Today, I’m just writing a story that I like to tell for fun and to say farewell, nice job to Ron Shaick.
In 1980, my dad brought an Apple II+ home (48K of memory and a single 5 1/4 inch floppy disk drive) to do some spreadsheet work using VisiCalc (Dan Bricklin‘s concept), Excel’s great, great grandfather. I was 16 at the time, and this simple introduction was all that I need to find my passion in life. I loved to play games on the computer and my parents insisted that I balance my computer time with something productive. So I learned how to program the Apple in Pascal – a few game of course, something about dropping depth charges from a surface ship to sink submarines in a 48×32 graphics display.
In 1982, I was graduating high school and I had been accepted to the University of San Francisco; I was going to study mathematics and get very far away from home. I also always wanted to buy a motorcycle and was never allowed – probably related to my uncle loosing a leg in a motorcycle accident a few years earlier, or maybe my parents where just plain smarter than I was. In any case, I asked for permission again and again the answer was “no, too dangerous”. But this time, I was 18 and free. Right? Since I had earned money of my own, I proceeded to buy a brand spanking new Honda 400E low rider. Very sweet. My parents did not like that move at all and they decided that they weren’t going to pay for my reckless California escape plan. Oops, and there was no plan B as all my friends sailed off to college.
I found a job baking croissants for Au Bon Pain at Logan airport, starting at 4:30 AM. It was ok, even fun, riding my motorcycle to the airport early in the morning until about October. Wearing a snow suit in November was a bit of a bummer. I baked thousands of croissants and delivered product to 11 carts spread throughout airport terminals. The cart person would sign a delivery receipt and at the end of their shift, they would inventory their cart, count their money and bring their receipts back to the office. The office manager would reconcile inventory, cash and receipts by hand – a good amount of work, recounts, etc. I saw an opportunity to write some software – yes, Apple II+. I showed the software to my office manager, who liked it. She introduced me to Ron Shaick – the CEO of Au Bon Pain. Ron offered to buy the software for $1500 and even better, he wanted me to write software for their 5 stores. Let me see, work in an office during the warm portion of the day for $10/hour or continue that 4:30 AM motorcycle thing to earn $2.50/hour baking croissants. I shared an office with Ron in a 2500 square foot office space, writing accounting and inventory control software in Basic on an IBM System 23 as Au Bon Pain expanded their store footprint – Harvard Square, Fanueil Hall, The Burlington Mall, the Airport and Copley Square were their first store locations.

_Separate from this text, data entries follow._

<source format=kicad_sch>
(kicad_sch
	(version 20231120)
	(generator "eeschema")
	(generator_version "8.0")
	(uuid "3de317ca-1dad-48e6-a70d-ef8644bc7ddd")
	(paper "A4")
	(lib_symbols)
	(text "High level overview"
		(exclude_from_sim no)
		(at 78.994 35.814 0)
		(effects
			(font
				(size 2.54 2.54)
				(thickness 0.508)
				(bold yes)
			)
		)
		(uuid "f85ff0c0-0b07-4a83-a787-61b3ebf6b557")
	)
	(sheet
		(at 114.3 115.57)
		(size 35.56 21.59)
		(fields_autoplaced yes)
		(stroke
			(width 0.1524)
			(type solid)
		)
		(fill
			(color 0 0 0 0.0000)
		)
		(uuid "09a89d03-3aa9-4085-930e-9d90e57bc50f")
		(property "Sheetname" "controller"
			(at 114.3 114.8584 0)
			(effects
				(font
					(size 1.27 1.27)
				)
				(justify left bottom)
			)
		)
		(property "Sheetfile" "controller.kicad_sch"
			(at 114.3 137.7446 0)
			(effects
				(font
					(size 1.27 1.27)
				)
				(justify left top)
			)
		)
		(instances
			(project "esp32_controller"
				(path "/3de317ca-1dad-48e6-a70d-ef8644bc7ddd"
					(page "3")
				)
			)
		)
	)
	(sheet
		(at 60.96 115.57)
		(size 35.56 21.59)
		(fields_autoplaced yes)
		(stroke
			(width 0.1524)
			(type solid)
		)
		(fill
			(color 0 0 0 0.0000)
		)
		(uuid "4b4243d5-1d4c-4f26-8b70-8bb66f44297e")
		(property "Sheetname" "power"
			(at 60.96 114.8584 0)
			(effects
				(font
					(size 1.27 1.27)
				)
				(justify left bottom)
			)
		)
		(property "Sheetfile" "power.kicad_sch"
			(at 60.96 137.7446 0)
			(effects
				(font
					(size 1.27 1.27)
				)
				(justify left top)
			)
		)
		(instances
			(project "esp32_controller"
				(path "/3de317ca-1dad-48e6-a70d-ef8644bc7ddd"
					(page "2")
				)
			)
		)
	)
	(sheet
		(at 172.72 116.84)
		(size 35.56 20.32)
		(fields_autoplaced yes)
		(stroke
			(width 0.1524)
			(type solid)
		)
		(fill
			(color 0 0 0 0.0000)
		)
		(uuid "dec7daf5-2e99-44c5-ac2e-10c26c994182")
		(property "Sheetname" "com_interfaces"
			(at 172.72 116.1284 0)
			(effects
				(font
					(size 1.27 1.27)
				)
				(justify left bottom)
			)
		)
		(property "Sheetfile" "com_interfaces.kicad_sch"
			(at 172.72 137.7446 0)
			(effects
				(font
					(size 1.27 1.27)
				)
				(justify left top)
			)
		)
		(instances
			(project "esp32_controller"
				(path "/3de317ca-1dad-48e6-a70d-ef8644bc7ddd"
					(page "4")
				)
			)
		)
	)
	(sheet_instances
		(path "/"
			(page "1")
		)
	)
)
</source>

In the meantime, I did decide to get a bit more serious about going to college – but I was still a thick headed, motorcycle riding, financially strapped independent. So, I worked hard to get into the University of Massachusetts at Amherst in February of 1983. At the time, Ron was driving hard to build the Au Bon Pain’s empire – many stores were opening and he built a new factory, corporate office in the old navy yard in Boston. So, I had plenty left on my plate. Ron asked me to continue writing while in school, returning to Boston monthly to provide update and discuss new stuff – no high speed Internet in 1983. Again, a great deal for a college kid paying $2300/semester for school. This continued on for a few years – Au Bon Pain opened many, many stores throughout the US they needed more than a part-time college kid.

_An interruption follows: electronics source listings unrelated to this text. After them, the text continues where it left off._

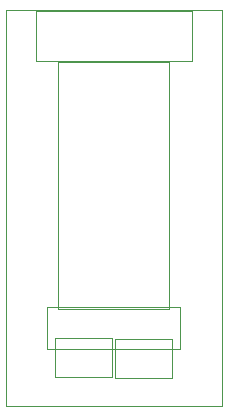
<source format=gbr>
%TF.GenerationSoftware,KiCad,Pcbnew,5.1.7+dfsg1-1~bpo10+1*%
%TF.CreationDate,Date%
%TF.ProjectId,ProMicro_CONN,50726f4d-6963-4726-9f5f-434f4e4e2e6b,v1.4*%
%TF.SameCoordinates,Original*%
%TF.FileFunction,Other,User*%
%FSLAX46Y46*%
G04 Gerber Fmt 4.6, Leading zero omitted, Abs format (unit mm)*
G04 Created by KiCad*
%MOMM*%
%LPD*%
G01*
G04 APERTURE LIST*
%ADD10C,0.050000*%
G04 APERTURE END LIST*
D10*
%TO.C,J1*%
X12300000Y4175000D02*
X12300000Y25035000D01*
X12300000Y25035000D02*
X2940000Y25035000D01*
X2940000Y25035000D02*
X2940000Y4175000D01*
X2940000Y4175000D02*
X12300000Y4175000D01*
%TO.C,A1*%
X-1520000Y-4060000D02*
X16760000Y-4060000D01*
X-1520000Y-4060000D02*
X-1520000Y29460000D01*
X16760000Y29460000D02*
X16760000Y-4060000D01*
X16760000Y29460000D02*
X-1520000Y29460000D01*
%TO.C,SW2*%
X7480000Y-1650000D02*
X2680000Y-1650000D01*
X2680000Y-1650000D02*
X2680000Y1650000D01*
X2680000Y1650000D02*
X7480000Y1650000D01*
X7480000Y1650000D02*
X7480000Y-1650000D01*
%TO.C,J2*%
X1040000Y29337000D02*
X1040000Y25146000D01*
X14224000Y29337000D02*
X1040000Y29337000D01*
X14224000Y25146000D02*
X14224000Y29337000D01*
X1040000Y25146000D02*
X14224000Y25146000D01*
%TO.C,SW1*%
X7760000Y1586548D02*
X12560000Y1586548D01*
X12560000Y1586548D02*
X12560000Y-1713452D01*
X12560000Y-1713452D02*
X7760000Y-1713452D01*
X7760000Y-1713452D02*
X7760000Y1586548D01*
%TO.C,J3*%
X2010000Y740000D02*
X2010000Y4340000D01*
X13210000Y740000D02*
X2010000Y740000D01*
X13210000Y4340000D02*
X13210000Y740000D01*
X2010000Y4340000D02*
X13210000Y4340000D01*
%TD*%
M02*

</source>
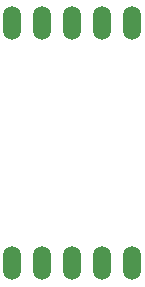
<source format=gbs>
G04 #@! TF.GenerationSoftware,KiCad,Pcbnew,8.0.3*
G04 #@! TF.CreationDate,2024-06-16T13:56:31+02:00*
G04 #@! TF.ProjectId,UPET-Wifi,55504554-2d57-4696-9669-2e6b69636164,rev?*
G04 #@! TF.SameCoordinates,Original*
G04 #@! TF.FileFunction,Soldermask,Bot*
G04 #@! TF.FilePolarity,Negative*
%FSLAX46Y46*%
G04 Gerber Fmt 4.6, Leading zero omitted, Abs format (unit mm)*
G04 Created by KiCad (PCBNEW 8.0.3) date 2024-06-16 13:56:31*
%MOMM*%
%LPD*%
G01*
G04 APERTURE LIST*
%ADD10O,1.524000X2.844800*%
G04 APERTURE END LIST*
D10*
X151130000Y-85090000D03*
X148590000Y-85090000D03*
X146050000Y-85090000D03*
X143510000Y-85090000D03*
X140970000Y-85090000D03*
X140970000Y-105410000D03*
X143510000Y-105410000D03*
X146050000Y-105410000D03*
X148590000Y-105410000D03*
X151130000Y-105410000D03*
M02*

</source>
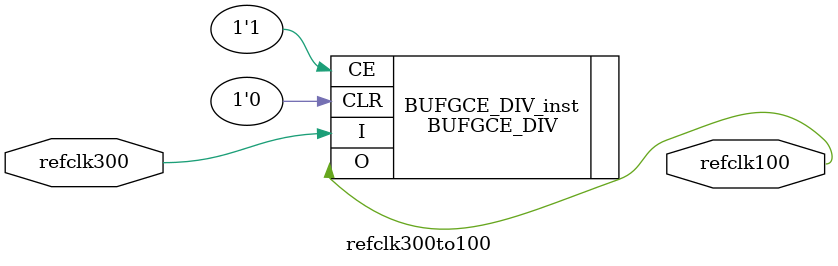
<source format=v>

`timescale 1ns / 1ps

module refclk300to100 (
(* X_INTERFACE_INFO = "xilinx.com:signal:clock:1.0 refclk300 CLK" *)
(* X_INTERFACE_PARAMETER = "FREQ_HZ 300000000" *)
input refclk300,
(* X_INTERFACE_INFO = "xilinx.com:signal:clock:1.0 refclk100 CLK" *)
(* X_INTERFACE_PARAMETER = "FREQ_HZ 100000000" *)
output refclk100
  );
       BUFGCE_DIV #(
          .BUFGCE_DIVIDE(3)
       )
       BUFGCE_DIV_inst (
          .O(refclk100),
          .CE(1'b1),
          .CLR(1'b0),
          .I(refclk300)
       );
endmodule

</source>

A few years ago, I searched for Ron and found that he was CEO of Panera Bread. Ron is a winner and a great CEO; He was smart in 1983, he worked very hard and he succeeded over and over again. It was a good experience to work with Ron, I learned many things. I probably should have stayed at Au Bon Pain rather than going to college. A few years ago, I bought some Panera stock and I keep fairly close tabs on the company. Earlier this year, Ron announced that he will retire in May. Wow, what a run!